The European Parliament has begun debate on adding the “right” to abortion to the European Union (EU) Charter of Fundamental Rights. A draft resolution to include abortion in the Charter of Fundamental Rights passed in a 336-163 vote this week, though largely symbolic. The resolution is not binding, and the support of all 27 member states would be required in order to change the charter.
The resolution also called for the defunding of pro-life groups. “MEPs are concerned about the significant surge in funding for anti-gender and anti-choice groups around the world, including in the EU,” a press release said. “They call on the Commission to ensure that organisations working against gender equality and women’s rights, including reproductive rights, do not receive EU funding. Member states and local governments must increase their spending on programmes and subsidies to healthcare and family planning services.”
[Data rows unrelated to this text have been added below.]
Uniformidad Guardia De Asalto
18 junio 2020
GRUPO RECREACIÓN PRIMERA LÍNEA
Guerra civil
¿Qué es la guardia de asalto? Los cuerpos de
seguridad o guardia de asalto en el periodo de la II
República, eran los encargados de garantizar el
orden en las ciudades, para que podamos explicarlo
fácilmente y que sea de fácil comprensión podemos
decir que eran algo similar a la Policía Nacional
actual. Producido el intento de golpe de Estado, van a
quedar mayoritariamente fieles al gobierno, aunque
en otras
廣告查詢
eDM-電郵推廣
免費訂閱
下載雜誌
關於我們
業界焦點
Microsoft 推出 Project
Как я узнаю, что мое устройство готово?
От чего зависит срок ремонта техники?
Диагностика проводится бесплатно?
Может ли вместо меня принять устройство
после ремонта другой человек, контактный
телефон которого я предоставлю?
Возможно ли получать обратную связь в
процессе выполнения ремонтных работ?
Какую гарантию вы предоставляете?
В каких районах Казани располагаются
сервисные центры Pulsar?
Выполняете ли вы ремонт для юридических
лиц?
This year, France codified abortion as a constitutional right, and President Emanuel Macron quickly began lobbying the EU to do the same. But the Commission of the Bishops’ Conferences of the European Union (COMECE) is pushing back. COMECE, which is based in Brussels and made up of bishops from the bishops’ conferences of over two dozen member states of the EU, has released a statement condemning the notion. In the statement, the bishops called for more protection and rights for women, specifically so they don’t feel as if abortion is their only choice.
“We work for a Europe where women can live their maternity freely and as a gift for them and for society and where being a mother is in no way a limitation for personal, social and professional life,” the statement said. “Promoting and facilitating abortion goes in the opposite direction to the real promotion of women and their rights.”
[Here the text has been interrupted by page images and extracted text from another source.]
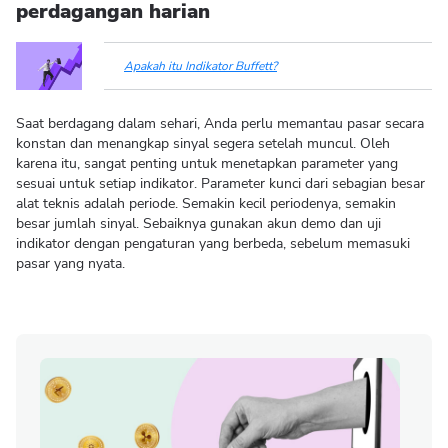
perdagangan harian
Apakah itu Indikator Buffett?
Saat berdagang dalam sehari, Anda perlu memantau pasar secara
konstan dan menangkap sinyal segera setelah muncul. Oleh
karena itu, sangat penting untuk menetapkan parameter yang
sesuai untuk setiap indikator. Parameter kunci dari sebagian besar
alat teknis adalah periode. Semakin kecil periodenya, semakin
besar jumlah sinyal. Sebaiknya gunakan akun demo dan uji
indikator dengan pengaturan yang berbeda, sebelum memasuki
pasar yang nyata.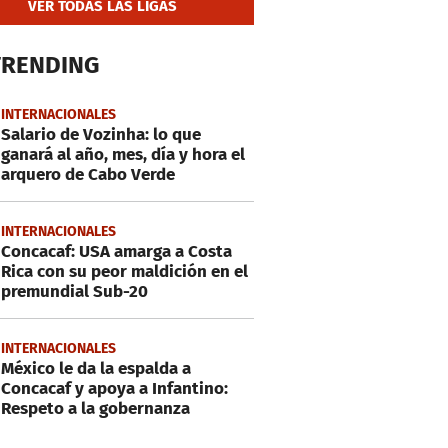
VER TODAS LAS LIGAS
TRENDING
INTERNACIONALES
Salario de Vozinha: lo que
ganará al año, mes, día y hora el
arquero de Cabo Verde
INTERNACIONALES
Concacaf: USA amarga a Costa
Rica con su peor maldición en el
premundial Sub-20
INTERNACIONALES
México le da la espalda a
Concacaf y apoya a Infantino:
Respeto a la gobernanza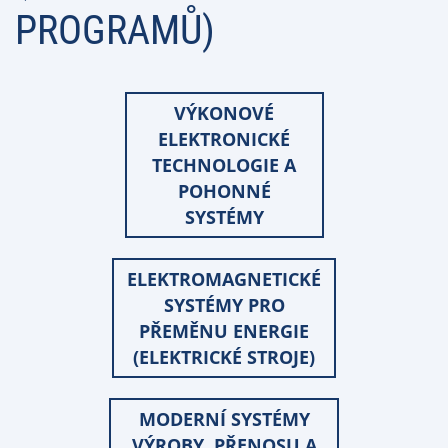
PROGRAMŮ)
VÝKONOVÉ
ELEKTRONICKÉ
TECHNOLOGIE A
POHONNÉ
SYSTÉMY
ELEKTROMAGNETICKÉ
SYSTÉMY PRO
PŘEMĚNU ENERGIE
(ELEKTRICKÉ STROJE)
MODERNÍ SYSTÉMY
VÝROBY, PŘENOSU A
READ: Why protecting human life should not be decided by ‘the will of the people’
Furthermore, they added that abortion can never be considered a fundamental right, explaining, “The right to life is the fundamental pillar of all other human rights, especially the right to life of the most vulnerable, fragile and defenceless, like the unborn child in the womb of the mother, the migrant, the old, the person with disabilities and the sick.”
The European Center for Law and Justice (ECLJ) has also responded to the EU’s push on abortion, calling for members to work to prevent abortion, not expand it.
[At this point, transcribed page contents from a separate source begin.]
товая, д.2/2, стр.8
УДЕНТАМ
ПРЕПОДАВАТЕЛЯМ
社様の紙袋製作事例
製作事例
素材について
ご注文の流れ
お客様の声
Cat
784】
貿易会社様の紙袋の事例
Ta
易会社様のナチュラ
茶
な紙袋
“[N]o European or international human rights treaty or system establishes abortion as a right. The right to life is protected in various treaties, and there is even international protection for children before birth in the Convention on the Rights of the Child,” the letter read, adding, “On a European scale, this initiative only serves to deepen divisions within the Union and fuel a form of cultural warfare between EU countries. It does not in any way improve the situation for women, for whom the main problem is not access to abortion itself, its root causes, and consequences.”